* [Task description] From the listing below, reproduce exactly the lines starting with the one with "KAMIS, 26 MARET 2026 | 12:36 WIB" and going on through the one with "Rivista di Orticoltura e Floricoltura", both ends kept. No picture is copied.
---
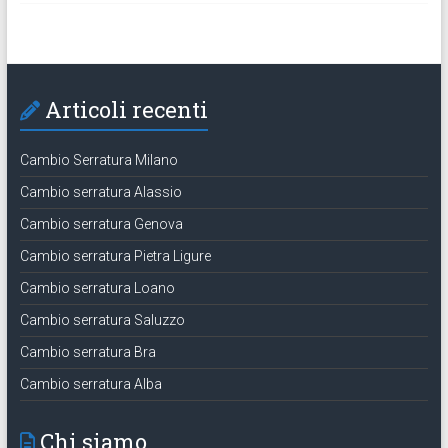
Articoli recenti
Cambio Serratura Milano
Cambio serratura Alassio
Cambio serratura Genova
Cambio serratura Pietra Ligure
Cambio serratura Loano
Cambio serratura Saluzzo
Cambio serratura Bra
Cambio serratura Alba
Chi siamo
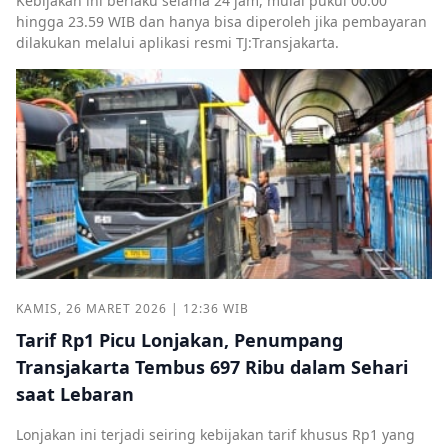
Kebijakan ini berlaku selama 24 jam, mulai pukul 00.00
hingga 23.59 WIB dan hanya bisa diperoleh jika pembayaran
dilakukan melalui aplikasi resmi TJ:Transjakarta.
KAMIS, 26 MARET 2026 | 12:36 WIB
Tarif Rp1 Picu Lonjakan, Penumpang
Transjakarta Tembus 697 Ribu dalam Sehari
saat Lebaran
Lonjakan ini terjadi seiring kebijakan tarif khusus Rp1 yang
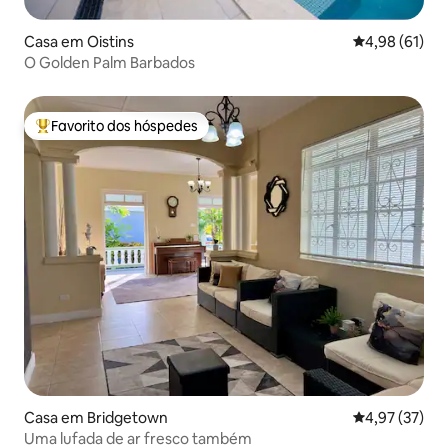
Casa em Oistins
Classificação
4,98 (61)
O Golden Palm Barbados
Favorito dos hóspedes
Favoritos dos hóspedes mais apreciados
Casa em Bridgetown
Classificação
4,97 (37)
Uma lufada de ar fresco também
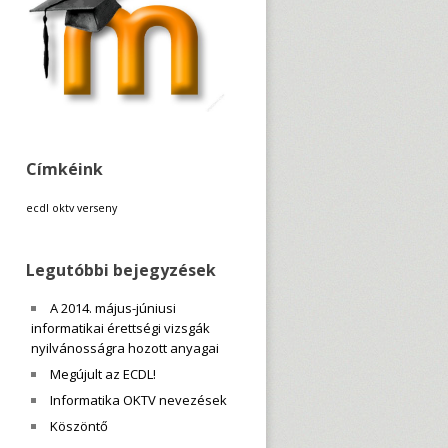
Címkéink
ecdl
oktv
verseny
Legutóbbi bejegyzések
A 2014. május-júniusi
informatikai érettségi vizsgák
nyilvánosságra hozott anyagai
Megújult az ECDL!
Informatika OKTV nevezések
Köszöntő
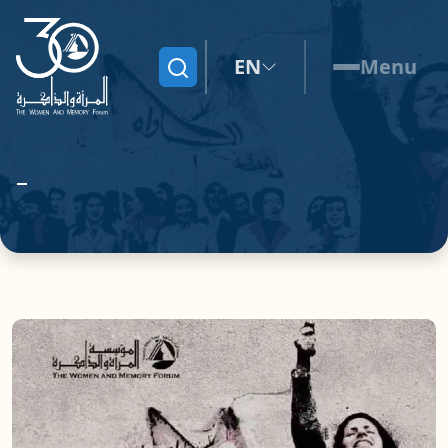
EN
Menu
Search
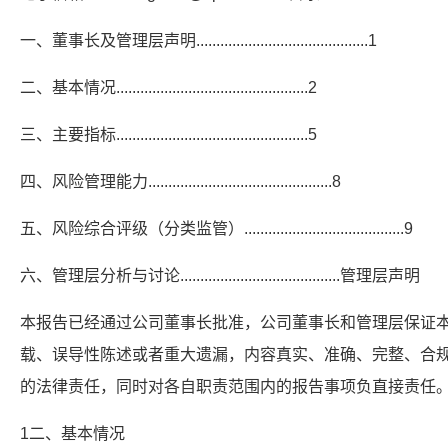
一、董事长及管理层声明...........................................1
二、基本情况................................................2
三、主要指标................................................5
四、风险管理能力..............................................8
五、风险综合评级（分类监管）........................................9
六、管理层分析与讨论........................................管理层声明
本报告已经通过公司董事长批准，公司董事长和管理层保证
载、误导性陈述或者重大遗漏，内容真实、准确、完整、合
的法律责任，同时对各自职责范围内的报告事项负直接责任
1二、基本情况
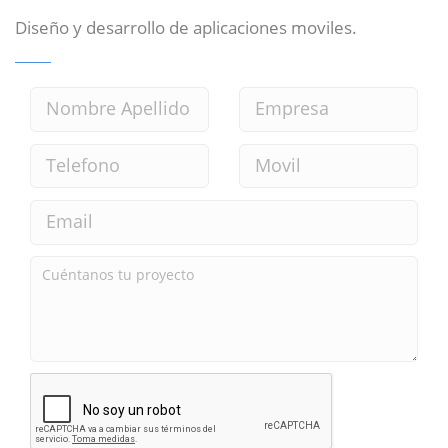
Diseño y desarrollo de aplicaciones moviles.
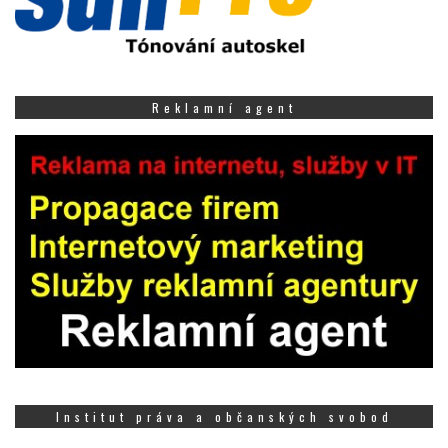
Reklamní agent
Institut práva a občanských svobod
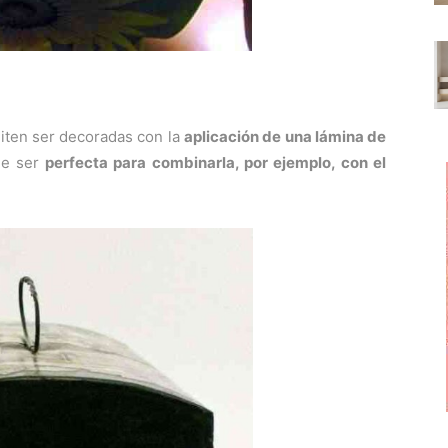
ten ser decoradas con la
aplicación de una lámina de
de ser
perfecta para combinarla, por ejemplo, con el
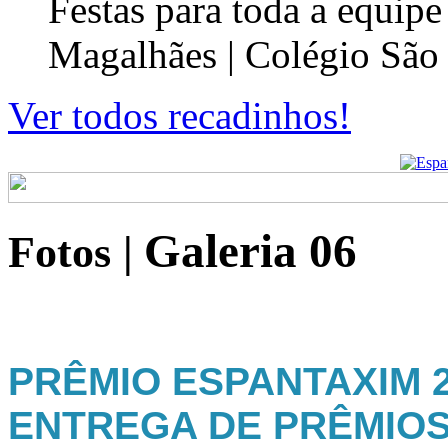
Festas para toda a equip
Magalhães | Colégio São
Ver todos recadinhos!
Galeria 06
Fotos
|
PRÊMIO ESPANTAXIM 20
ENTREGA DE PRÊMIO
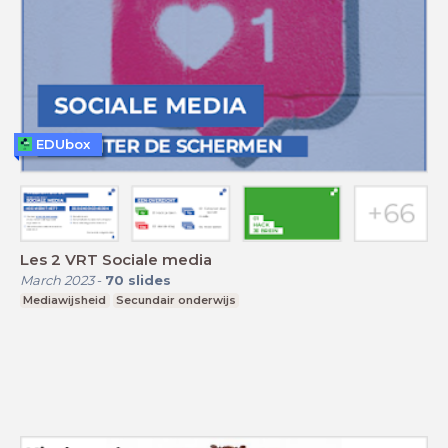
EDUbox
Les 2 VRT Sociale media
March 2023
-
70
slides
Mediawijsheid
Secundair onderwijs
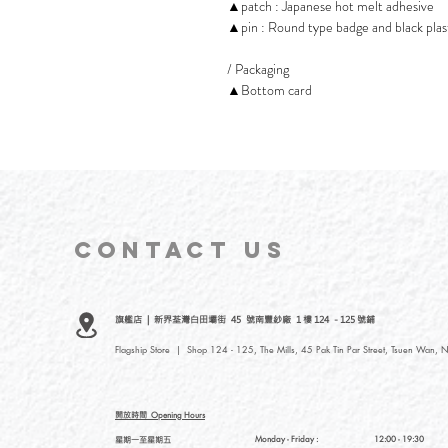
▲patch : Japanese hot melt adhesive
▲pin : Round type badge and black plas
/ Packaging
▲Bottom card
CONTACT
US
旗艦店 | 新界荃灣白田壩街 45 號南豐紗廠 1 樓 124 - 125 號鋪
Flagship Store | Shop 124 - 125, The Mills, 45 Pak Tin Par Street, Tsuen Wan, N
開放時間
Opening Hours
星期一至星期五
Monday - Friday :
12:00 - 19:30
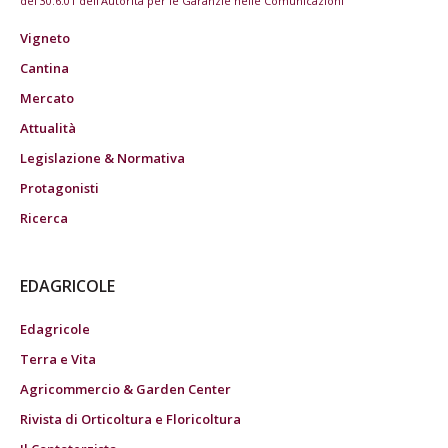
del 30.6.01 dell'Autorità per le Garanzie nelle Comunicazioni
Vigneto
Cantina
Mercato
Attualità
Legislazione & Normativa
Protagonisti
Ricerca
EDAGRICOLE
Edagricole
Terra e Vita
Agricommercio & Garden Center
Rivista di Orticoltura e Floricoltura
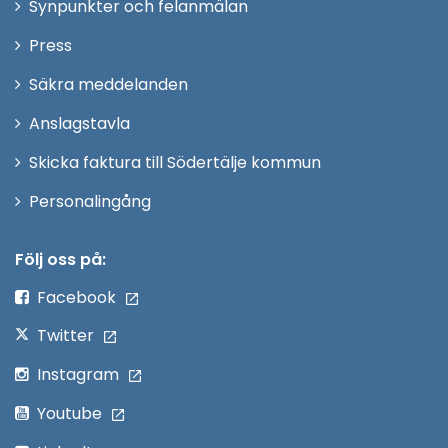
Synpunkter och felanmälan
nytt
Öppna
Press
fönster
i
Säkra meddelanden
nytt
Anslagstavla
fönster
Skicka faktura till Södertälje kommun
Öppna
Personalingång
i
nytt
Följ oss på:
fönster
Facebook
Twitter
Instagram
Youtube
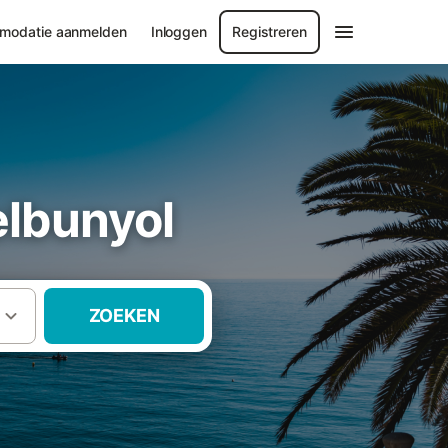
modatie aanmelden
Inloggen
Registreren
elbunyol
ZOEKEN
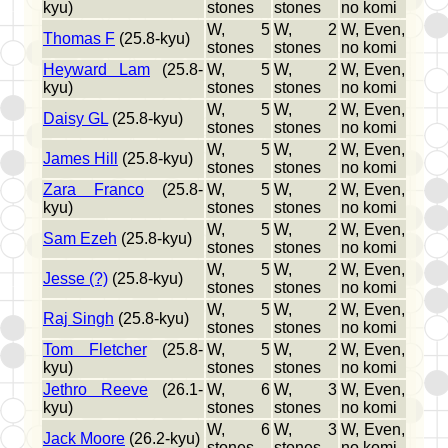
kyu)
stones
stones
no komi
W, 5
W, 2
W, Even,
Thomas F
(25.8-kyu)
stones
stones
no komi
Heyward Lam
(25.8-
W, 5
W, 2
W, Even,
kyu)
stones
stones
no komi
W, 5
W, 2
W, Even,
Daisy GL
(25.8-kyu)
stones
stones
no komi
W, 5
W, 2
W, Even,
James Hill
(25.8-kyu)
stones
stones
no komi
Zara Franco
(25.8-
W, 5
W, 2
W, Even,
kyu)
stones
stones
no komi
W, 5
W, 2
W, Even,
Sam Ezeh
(25.8-kyu)
stones
stones
no komi
W, 5
W, 2
W, Even,
Jesse (?)
(25.8-kyu)
stones
stones
no komi
W, 5
W, 2
W, Even,
Raj Singh
(25.8-kyu)
stones
stones
no komi
Tom Fletcher
(25.8-
W, 5
W, 2
W, Even,
kyu)
stones
stones
no komi
Jethro Reeve
(26.1-
W, 6
W, 3
W, Even,
kyu)
stones
stones
no komi
W, 6
W, 3
W, Even,
Jack Moore
(26.2-kyu)
stones
stones
no komi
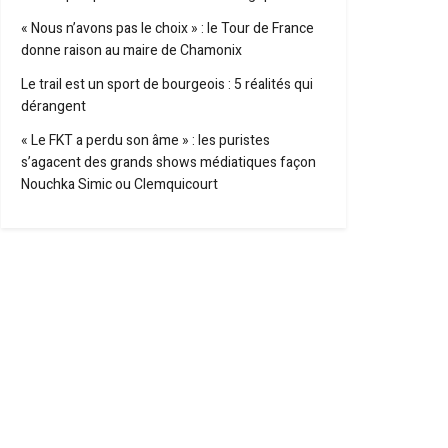
« Nous n’avons pas le choix » : le Tour de France
donne raison au maire de Chamonix
Le trail est un sport de bourgeois : 5 réalités qui
dérangent
« Le FKT a perdu son âme » : les puristes
s’agacent des grands shows médiatiques façon
Nouchka Simic ou Clemquicourt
---
* [Written solution]
KAMIS, 26 MARET 2026 | 12:36 WIB
Tarif Rp1 Picu Lonjakan, Penumpang
Transjakarta Tembus 697 Ribu dalam Sehari
saat Lebaran
Lonjakan ini terjadi seiring kebijakan tarif khusus Rp1 yang
Casa em Oistins
Classificação
4,98 (61)
O Golden Palm Barbados
Favorito dos hóspedes
Favoritos dos hóspedes mais apreciados
Casa em Bridgetown
Classificação
4,97 (37)
Uma lufada de ar fresco também
Címkéink
ecdl
oktv
verseny
Legutóbbi bejegyzések
A 2014. május-júniusi
informatikai érettségi vizsgák
nyilvánosságra hozott anyagai
Megújult az ECDL!
Informatika OKTV nevezések
Köszöntő
EN
Menu
Search
一、董事长及管理层声明...........................................1
二、基本情况................................................2
三、主要指标................................................5
四、风险管理能力..............................................8
五、风险综合评级（分类监管）........................................9
六、管理层分析与讨论........................................管理层声明
本报告已经通过公司董事长批准，公司董事长和管理层保证
载、误导性陈述或者重大遗漏，内容真实、准确、完整、合
的法律责任，同时对各自职责范围内的报告事项负直接责任
1二、基本情况
Diseño y desarrollo de aplicaciones moviles.
Reklamní agent
Institut práva a občanských svobod
ten ser decoradas con la
aplicación de una lámina de
de ser
perfecta para combinarla, por ejemplo, con el
Festas para toda a equip
Magalhães | Colégio São
Ver todos recadinhos!
Galeria 06
Fotos
|
PRÊMIO ESPANTAXIM 20
ENTREGA DE PRÊMIO
EDUbox
Les 2 VRT Sociale media
March 2023
-
70
slides
Mediawijsheid
Secundair onderwijs
▲patch : Japanese hot melt adhesive
▲pin : Round type badge and black plas
/ Packaging
▲Bottom card
CONTACT
US
旗艦店 | 新界荃灣白田壩街 45 號南豐紗廠 1 樓 124 - 125 號鋪
Flagship Store | Shop 124 - 125, The Mills, 45 Pak Tin Par Street, Tsuen Wan, N
開放時間
Opening Hours
星期一至星期五
Monday - Friday :
12:00 - 19:30
del 30.6.01 dell'Autorità per le Garanzie nelle Comunicazioni
Vigneto
Cantina
Mercato
Attualità
Legislazione & Normativa
Protagonisti
Ricerca
EDAGRICOLE
Edagricole
Terra e Vita
Agricommercio & Garden Center
Rivista di Orticoltura e Floricoltura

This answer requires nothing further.